Evernote can snip recipes from web pages, scan business cards, do optical character recognition, sync up with the cloud. But the most amazing function, and the one for which other users sing most praise, is search. Instead of searching the collective wisdom of the internet, I search my own individual wisdom. I have fingertip access to everything I wrote down in the past five or so years (yes, the txts are imported too) through just a handful of keywords. Somewhere along the way, I evolved a notation: I for Idea, Q for question, T for task. A few more little features like strike-through or bold font, or a to-do list of checkmarks, and my stream of consciousness turns into an action plan and a self-filling progress report that I don't need to recall anymore.
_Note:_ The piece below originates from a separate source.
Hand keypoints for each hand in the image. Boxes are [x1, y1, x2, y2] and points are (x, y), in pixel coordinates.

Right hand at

A special place in my life as a theorist is reserved for LaTeX notes, which are not very Evernote-able. This is the purgatory of derivations, this is where they sink into obscurity or soar into implementation. I believe that to truly understand a piece of math, especially one you invented, you need to write it at least three times, and the LaTeX notes fill in the second of those, after pen-on-paper brainstorming and before a manuscript. LaTeX notes are immediately shareable for other people to check your work, and hard-coded dates provide immediate evidence for any contribution disputes in collaborations, if you have the kind of collaborators that believe in evidence.
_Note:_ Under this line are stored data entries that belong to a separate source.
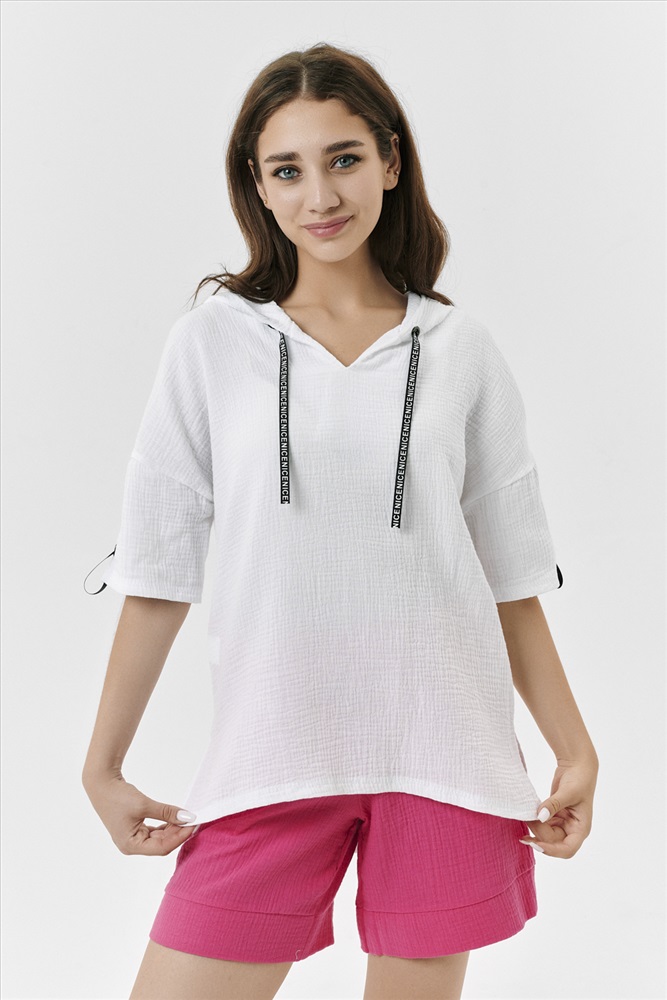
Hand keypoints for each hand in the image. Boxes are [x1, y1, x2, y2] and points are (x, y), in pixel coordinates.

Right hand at [82, 768, 198, 855]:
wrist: (102, 783)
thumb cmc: (118, 796)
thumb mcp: (145, 805)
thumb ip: (167, 812)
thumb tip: (188, 817)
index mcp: (131, 846)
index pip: (162, 848)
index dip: (180, 837)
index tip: (193, 825)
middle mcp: (131, 846)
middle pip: (161, 844)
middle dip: (178, 833)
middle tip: (193, 820)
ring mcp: (133, 838)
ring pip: (159, 838)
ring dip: (173, 829)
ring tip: (186, 818)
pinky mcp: (135, 829)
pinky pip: (154, 831)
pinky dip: (166, 825)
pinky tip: (176, 818)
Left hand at [520, 756, 598, 858]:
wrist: (576, 765)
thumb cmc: (579, 779)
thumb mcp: (568, 792)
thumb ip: (553, 805)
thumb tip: (540, 817)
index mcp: (581, 829)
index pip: (567, 849)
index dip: (551, 850)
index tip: (536, 843)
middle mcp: (572, 829)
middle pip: (553, 842)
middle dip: (539, 833)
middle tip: (527, 818)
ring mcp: (562, 823)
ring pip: (545, 834)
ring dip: (535, 828)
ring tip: (525, 815)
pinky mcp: (554, 816)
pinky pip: (542, 824)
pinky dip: (534, 821)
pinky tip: (526, 816)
I recently had to do something novel and intellectually challenging. With a great surprise I discovered several thousand words of notes from a week-long workshop half a year ago, on that precise task. My notes have many more blog posts that I started writing (and a few that I finished writing and abstained from publishing). I even have a note called Little Red Book for science questions that I would like to pursue one day. I am endlessly grateful to the past me, the one I forgot.
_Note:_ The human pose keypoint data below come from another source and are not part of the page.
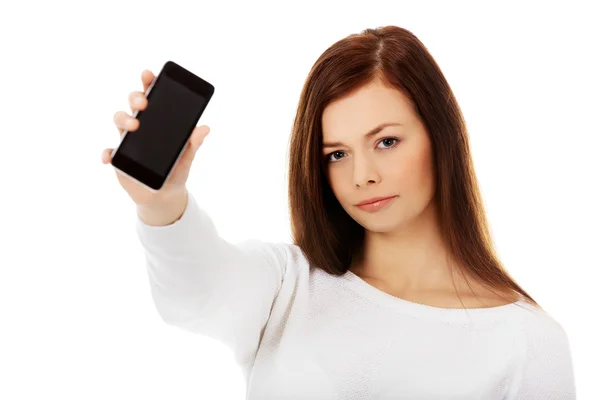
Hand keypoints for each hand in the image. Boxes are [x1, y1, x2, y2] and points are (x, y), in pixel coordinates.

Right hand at [101, 69, 210, 206]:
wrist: (165, 195)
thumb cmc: (176, 170)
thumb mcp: (187, 156)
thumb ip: (194, 143)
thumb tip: (205, 128)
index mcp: (157, 121)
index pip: (152, 96)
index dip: (148, 83)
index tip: (149, 74)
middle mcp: (140, 126)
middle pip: (133, 105)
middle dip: (136, 98)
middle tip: (144, 103)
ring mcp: (127, 141)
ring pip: (119, 121)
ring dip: (124, 119)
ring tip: (134, 125)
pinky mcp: (119, 158)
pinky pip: (110, 152)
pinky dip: (108, 153)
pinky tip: (110, 157)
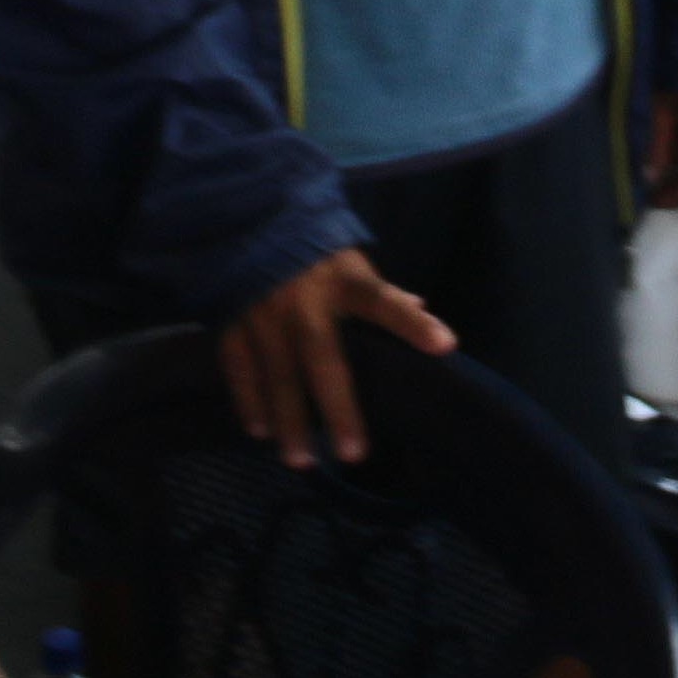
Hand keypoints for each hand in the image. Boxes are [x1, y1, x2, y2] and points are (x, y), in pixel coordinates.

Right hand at [222, 250, 455, 467]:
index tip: (445, 345)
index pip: (384, 301)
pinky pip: (240, 366)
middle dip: (339, 408)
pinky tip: (260, 431)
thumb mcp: (350, 259)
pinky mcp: (233, 320)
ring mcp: (264, 312)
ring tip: (302, 461)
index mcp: (343, 280)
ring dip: (290, 420)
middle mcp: (304, 300)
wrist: (245, 217)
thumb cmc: (311, 246)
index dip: (412, 322)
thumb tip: (423, 305)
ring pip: (279, 373)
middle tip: (354, 454)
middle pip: (324, 358)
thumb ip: (379, 289)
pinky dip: (249, 399)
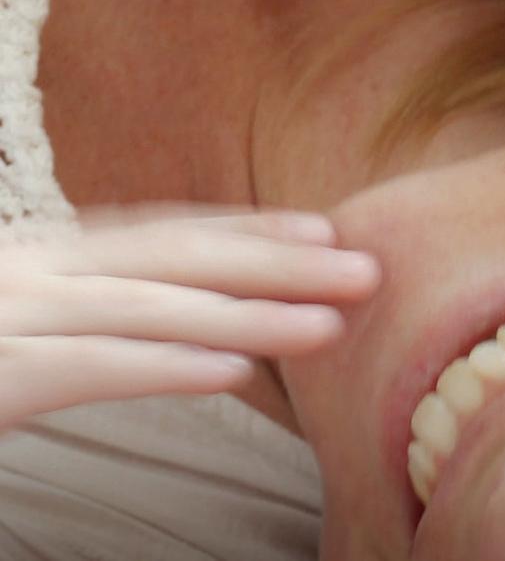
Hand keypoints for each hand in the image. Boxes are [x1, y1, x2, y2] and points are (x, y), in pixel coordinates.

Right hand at [0, 206, 379, 430]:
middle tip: (367, 269)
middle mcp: (40, 270)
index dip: (253, 232)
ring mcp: (14, 313)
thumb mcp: (22, 306)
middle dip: (280, 264)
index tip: (325, 232)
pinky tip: (231, 375)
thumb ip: (88, 305)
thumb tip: (169, 314)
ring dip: (249, 319)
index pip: (171, 235)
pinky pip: (88, 367)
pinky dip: (163, 368)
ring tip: (329, 327)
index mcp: (52, 255)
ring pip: (153, 312)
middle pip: (182, 260)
P.S. I first read the licensed translation of Lost Regiment into Russian that covered the first six books. Several years later, an official translation for the seventh book appeared, ending in a cliffhanger, but the eighth one was nowhere to be seen. Circa 2010, an unsung Russian pirate with no access to the English hard copy used a combination of speech recognition on the audio book and the Search in Text function on Amazon to reconstruct the full text and translate it himself. This naturally was very meticulous and took him a very long time. One of the most impressive examples of pulling a camel through the eye of a needle that I have seen. I later tracked down the ninth book in English on the shelves of the MIT Science Fiction Society, a venerable institution with no less impressive labors.